A health worker prepares a coronavirus swab test at a COVID-19 testing site in Cape Town, South Africa, on Dec. 2.

The omicron coronavirus variant causes less severe disease than the delta strain even in those who are unvaccinated or who haven’t had a prior COVID-19 infection, a study from South Africa’s Western Cape province showed.

The research in the region where Cape Town is the capital compared 11,609 patients from the first three waves of infection, the most recent of which was caused by the delta variant, and 5,144 patients from the latest omicron-driven wave.

The findings add to growing evidence that while more infectious, omicron may be less virulent than some of its predecessors. Data from South Africa, the first country to have a major outbreak caused by the strain, has so far shown lower hospitalization and death rates.

Still, with more than a quarter of the population vaccinated and a prior infection rate of 70 percent to 80 percent, there has been concern that that may be masking the danger presented by the variant.

“Ours is the first study from a setting of high prior seroprevalence to demonstrate less severe disease in wave four after adjusting for both vaccination and prior diagnosed infection,” the researchers said in the study. “Even after this protection was considered there was a likely reduction of the most severe outcomes in wave four,” indicating possible reduction in virulence of omicron, they said.

The study, which was released this week and is yet to be peer reviewed, focused on public hospitals in the province. It was led by Mary-Ann Davies, an associate professor at the University of Cape Town. She is also affiliated with the Western Cape government’s Health Impact Assessment Inspectorate.

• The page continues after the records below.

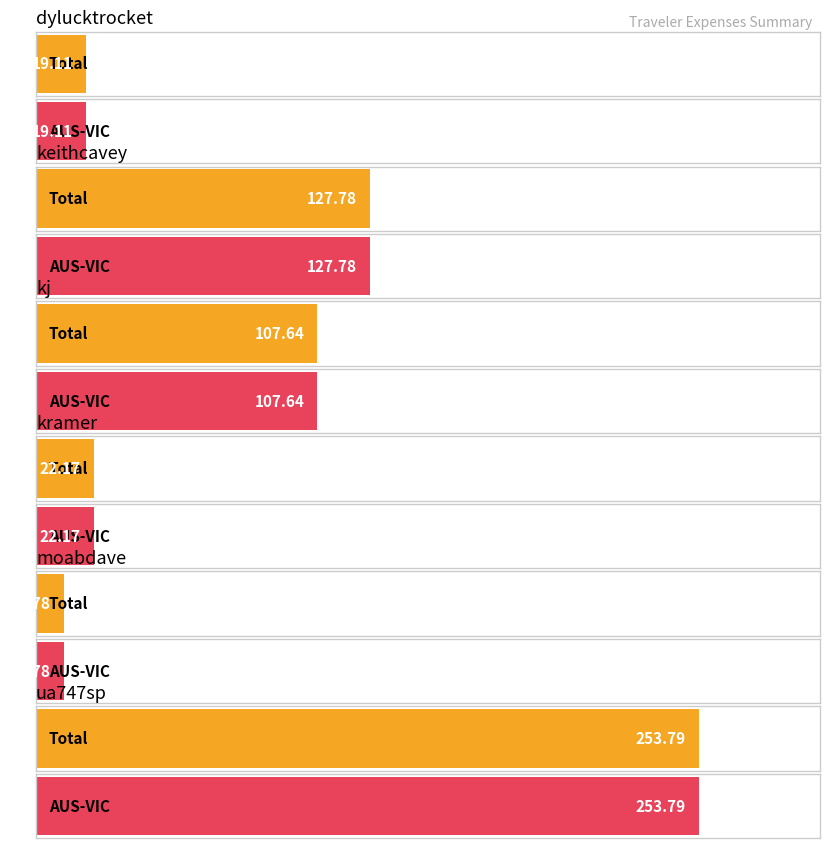

At which category is the sum across all series the highest?

ua747sp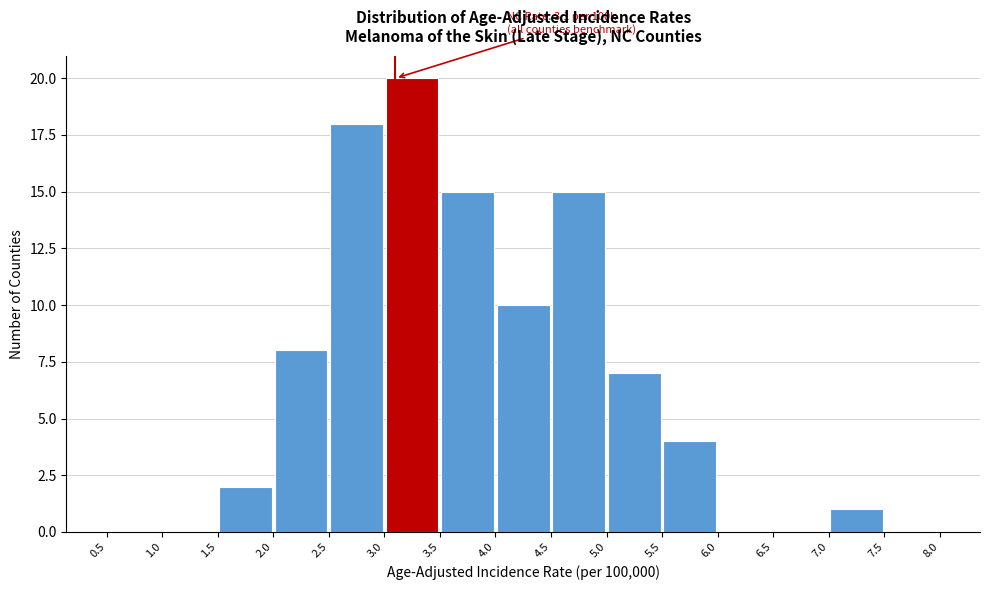

Which range on the x-axis has the tallest bar?

3.0 to 3.5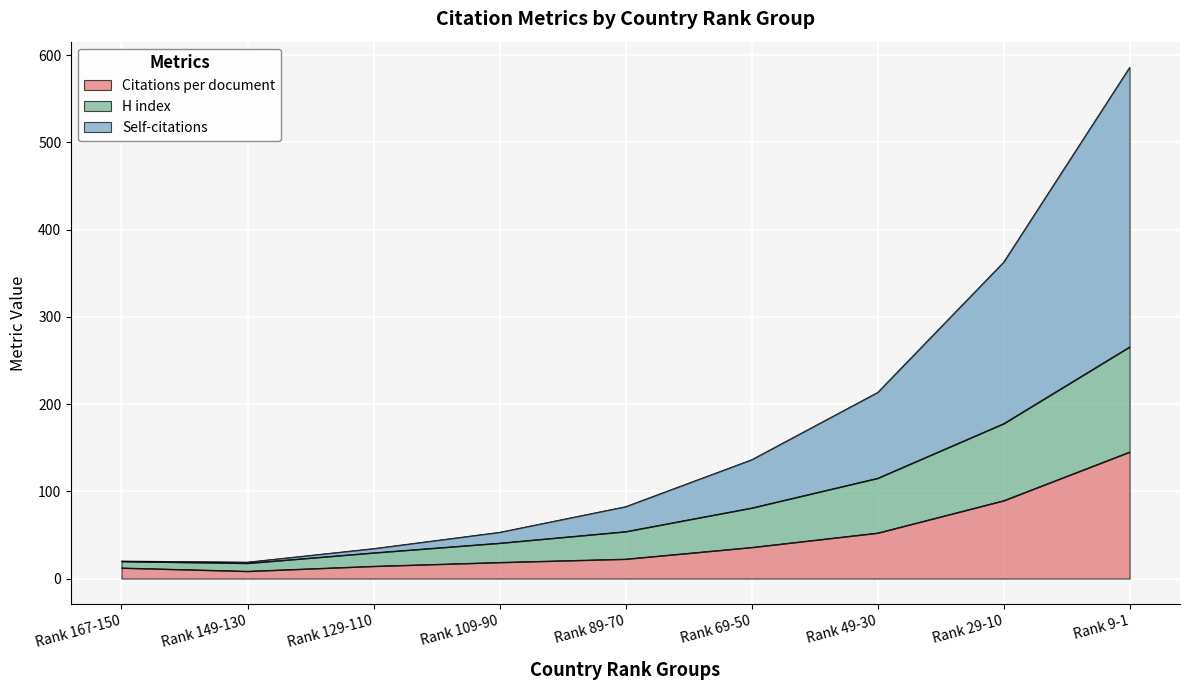

Which series has the widest spread of values?

Self-citations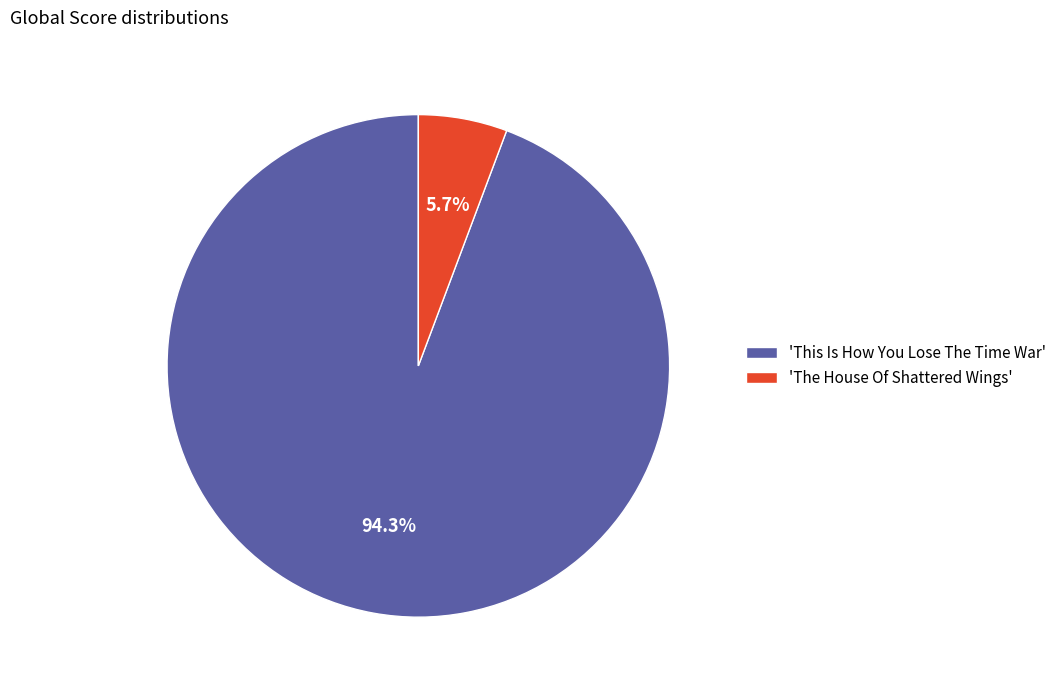

Which slice represents more than half of the pie?

'This Is How You Lose The Time War'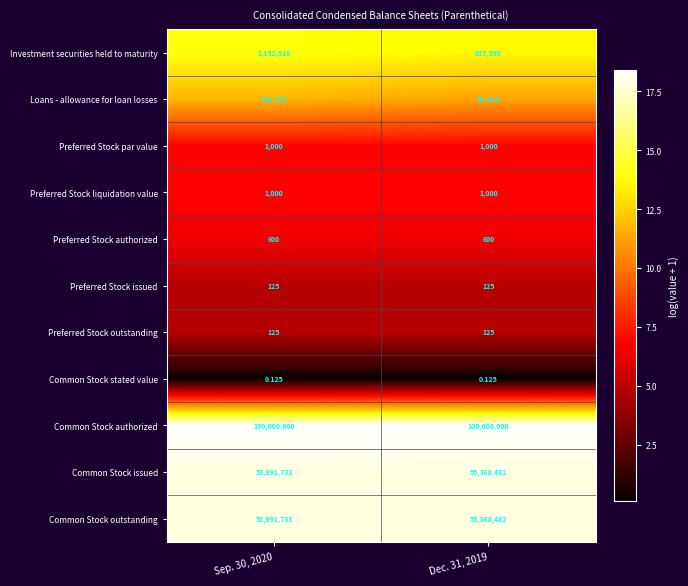

How many series are shown in this chart?

11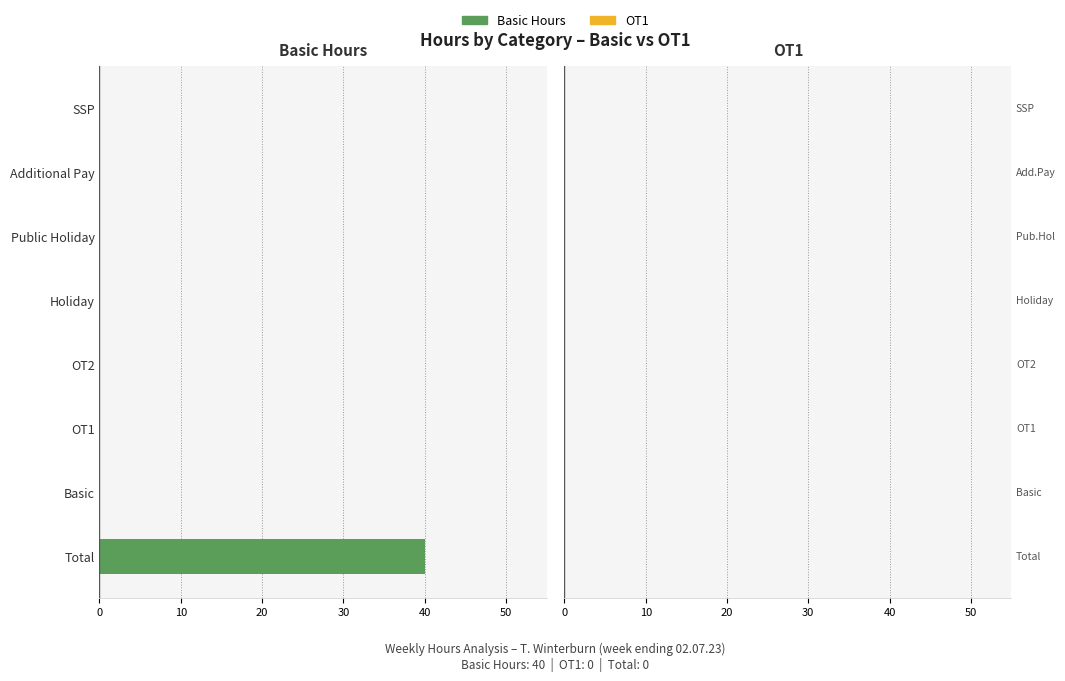

Are the bars horizontal?

Yes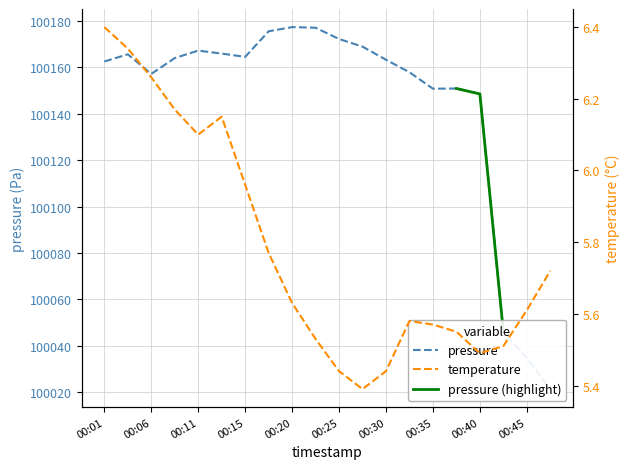

What is the maximum value shown in the chart?

100177.2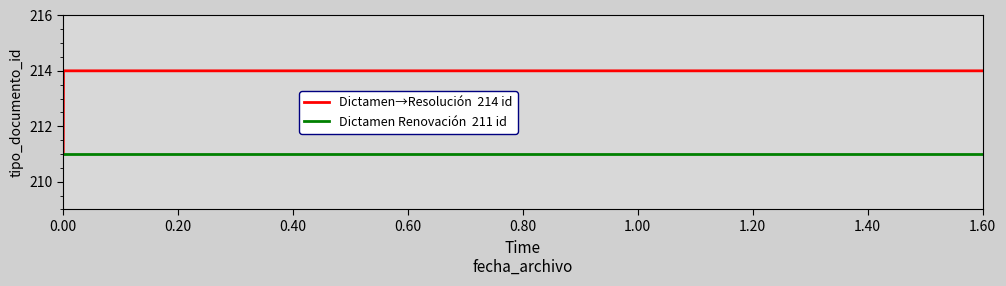

What is the minimum value shown in the chart?

211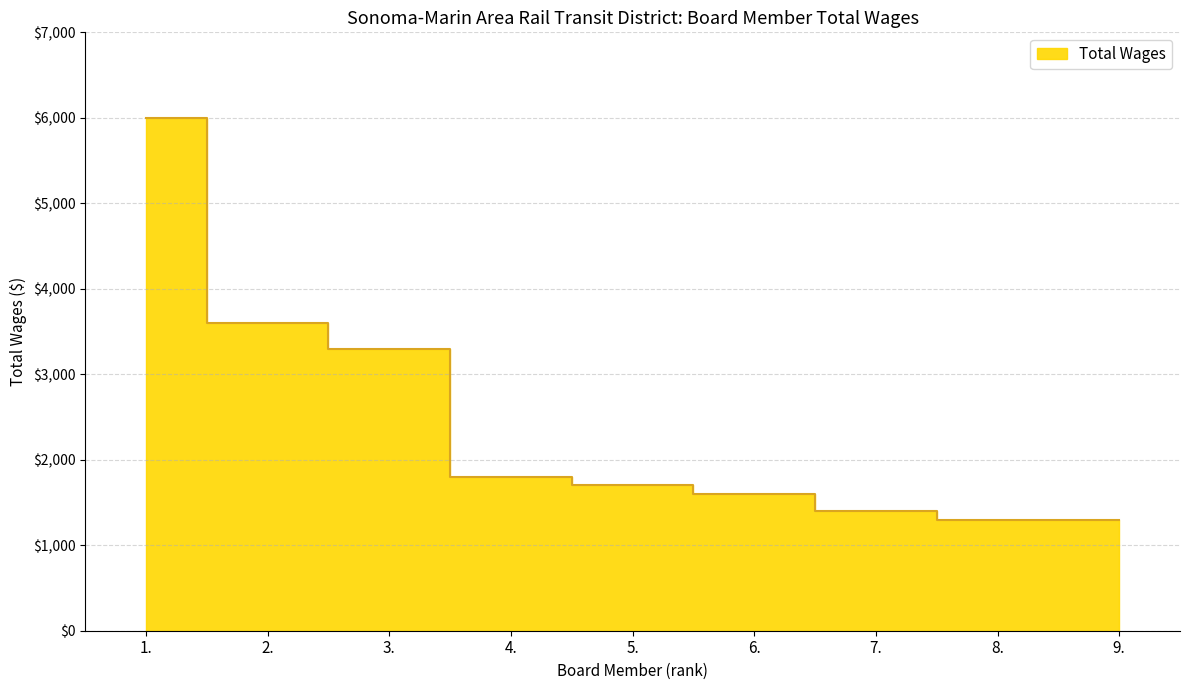

What is the change in value from 4. to 9.?

-500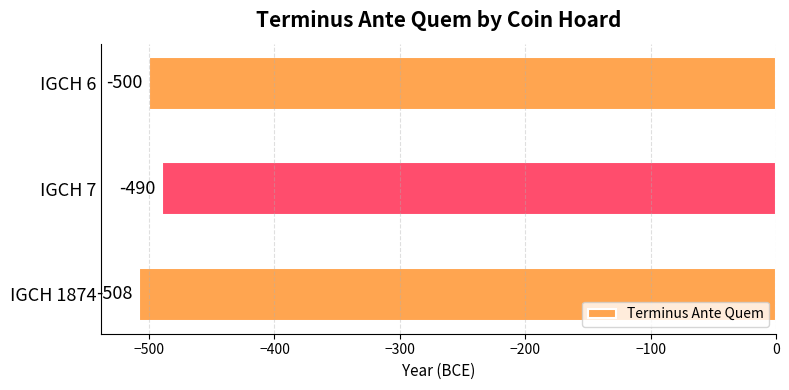

Reading top to bottom, what are all the values shown in this chart?

IGCH 6=-500	IGCH 7=-490	IGCH 1874=-508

It found that 8 percent of people were hospitalized or died within 14 days of being diagnosed with COVID-19 in the omicron-driven wave compared with 16.5 percent over the three earlier waves.

“After adjusting for age, sex, comorbidities and subdistrict there was a substantially reduced hazard of death in wave four compared to wave three,” the researchers said. “The extent of reduction was attenuated when additionally considering prior diagnosed infections and vaccination.”

Still, even when prior infections were factored in there was a 25 percent lower risk of dying in wave four than wave three, they said. However, after adjustments for immunity from vaccinations or earlier infections were made, omicron presented a similar risk to the version of the virus first identified in Wuhan, China.

In separate data, released by South Africa’s National Institute for Communicable Diseases on Friday, researcher Waasila Jassat said national deaths from COVID-19 had peaked at 14 percent to 15 percent of the rate seen in the delta wave. Hospital admissions peaked at about 60 percent of the delta wave, she said in a online presentation.

The researchers warned that given the infectious nature of omicron, public health systems still need to plan carefully for outbreaks because of the potential surge of patients.

“We found substantially reduced disease severity among diagnosed COVID-19 cases in the omicron-driven fourth wave compared to previous waves,” the researchers said. Even accounting for vaccinations and prior infections, the data suggest “intrinsically reduced virulence of omicron.”